CONSEGNA: Elenca, per favore, tutti i termini tedeschi che l'articolo riporta tra parentesi, nell'ordine in cui compaiono.

ARTICOLO:
........

E funzionalmente ciò avviene al massimo nella concentrazione piena dell’Io (diversa alla condizione del fondo in cui l’attenzione è sempre divisa). Qui si delinea dunque una condizione di vera e propria libertà dell’Io dal fondo. Ed il suo paradigma è in via di principio estremamente negativo – Lucifero stesso ci viene qui presentato come esempio della pienezza incondizionabile dell’Io. Ma alla fine tutto ciò, grazie allo sconfinamento dell’intera fenomenologia egoica nel campo della mistica, si rivela nei fatti totalmente positivo. Si delinea infatti in tal modo un isolamento dell’Io che in sé configura l’autentico Io puro (“reines Ich”). Ma si tratta solo di un momento di splendore dell’Io nella sua incondizionatezza ontica. Qui si ha infatti l’esperienza pura di sé stesso (e perfino di Dio), ma intanto ormai totalmente in assenza del mondo. Si tratta insieme di un isolamento dell’Io ed anche di un massimo di coscienza. In questa situazione l’Io è pertanto autentica e indispensabile cerniera tra ciò che gli sta dietro (Grundwesen) e ciò che gli sta davanti (mondo). Ecco dunque l’Io raffigurato come occhio dell’anima. Ma questa sua straordinaria elevazione non appare affatto fine a sé stessa, né appare affatto destinata a rappresentare il suo status ontico in assoluto. E questo è esattamente quello al quale cerca di dar corpo Husserl. Almeno in questi termini, quindi, la visione waltheriana va considerata decisamente anti-idealista.
Inevitabile è dunque la decisa relativizzazione della centralità dell’Io da parte della Walther . L’intero concetto di “Io-centro” (“Ichzentrum”) viene infatti sottoposto dalla pensatrice ad una critica fortemente limitante. E ciò si esprime anche nell’affermare (nell’ambito della fenomenologia ed ontologia qui illustrata) la sua totale assenza di potere rispetto alle esperienze esteriori.

........

DATI FORNITI:

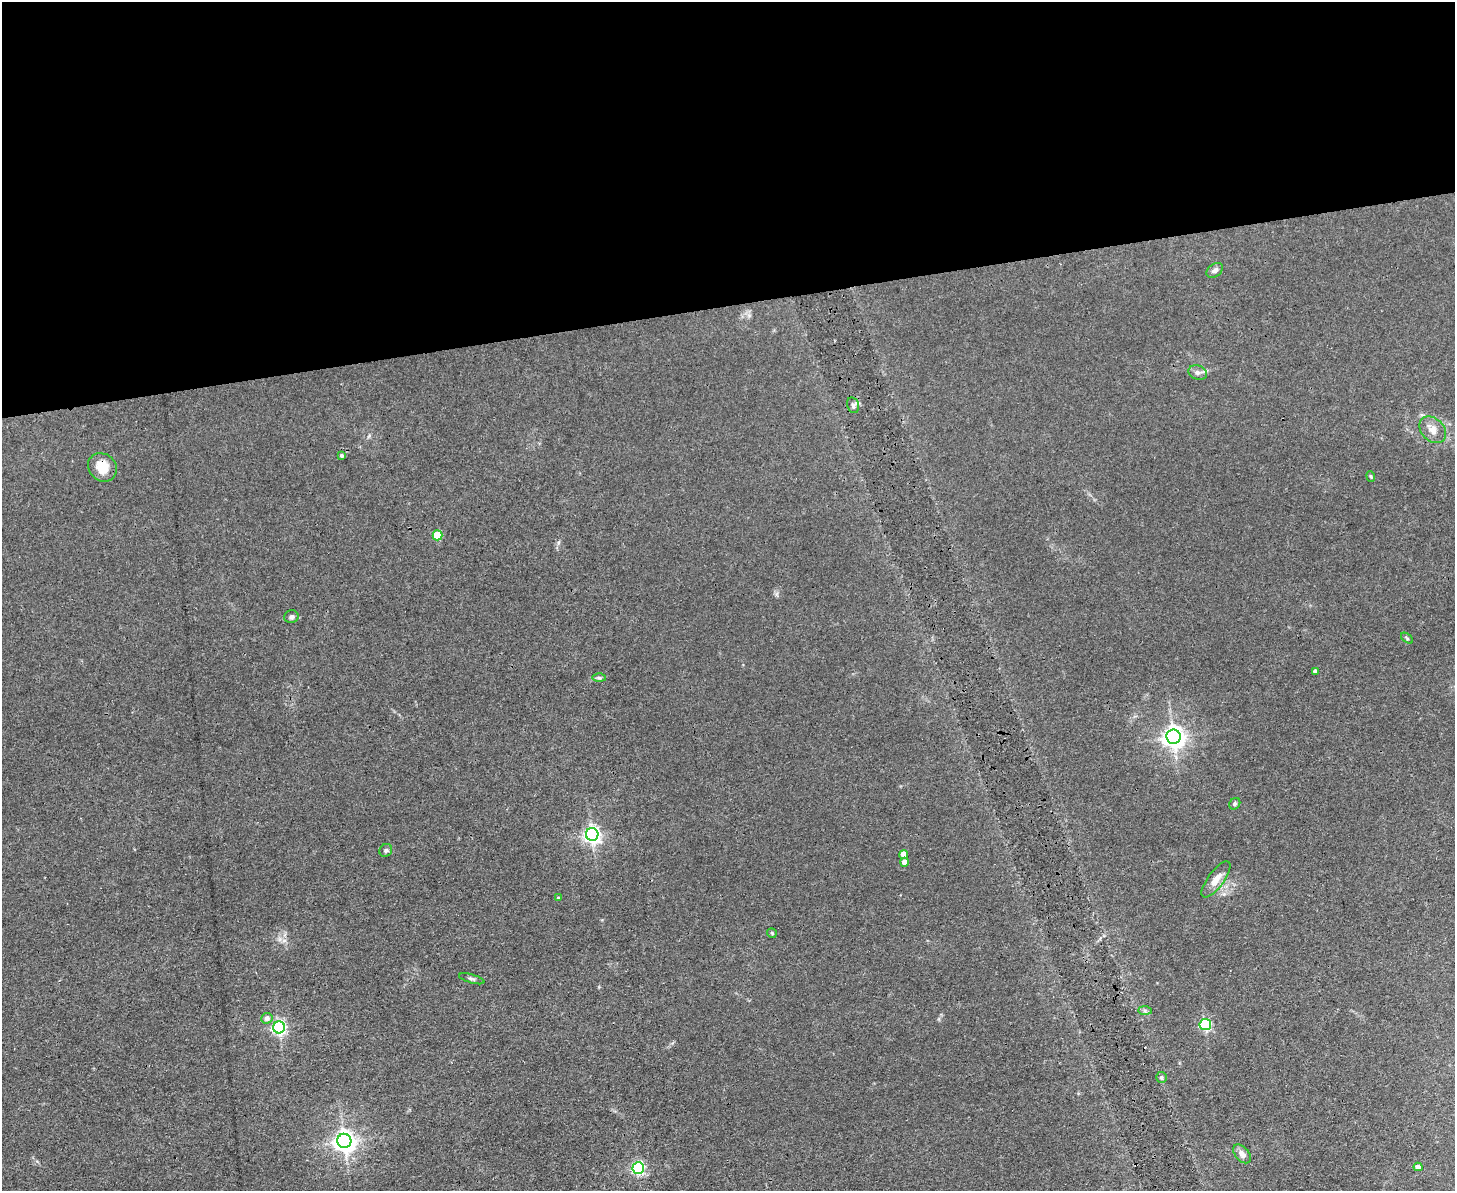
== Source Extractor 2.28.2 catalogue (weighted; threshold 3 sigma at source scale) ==
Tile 2 of 3 x 4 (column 2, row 1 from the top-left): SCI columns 1584-3036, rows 3569-4757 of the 4732 x 4757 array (HDU 1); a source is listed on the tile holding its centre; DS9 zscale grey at full resolution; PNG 1457 x 1193 px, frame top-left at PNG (2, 2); each listed source drawn as its Kron ellipse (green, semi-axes under 4 px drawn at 4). Shown black and unused: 26% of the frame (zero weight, under 3 of 4 exposures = <1% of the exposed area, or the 3 px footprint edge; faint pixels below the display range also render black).
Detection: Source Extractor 2.28.2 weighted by HDU 2 'WHT'; one run over the whole footprint, this tile lists its part. Background 0.0426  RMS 0.0052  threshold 0.0232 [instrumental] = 3 sigma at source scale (4.5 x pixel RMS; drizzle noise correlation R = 1.50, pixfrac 1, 0.05/0.05 arcsec/px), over >= 5 px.
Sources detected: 31; all 31 listed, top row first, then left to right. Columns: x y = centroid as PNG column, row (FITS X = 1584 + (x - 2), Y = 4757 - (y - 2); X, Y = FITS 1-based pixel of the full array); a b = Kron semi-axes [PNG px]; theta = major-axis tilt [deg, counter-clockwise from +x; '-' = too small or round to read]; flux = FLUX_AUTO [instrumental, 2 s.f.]
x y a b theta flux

........

SOLUZIONE:
reines Ich
Grundwesen
Ichzentrum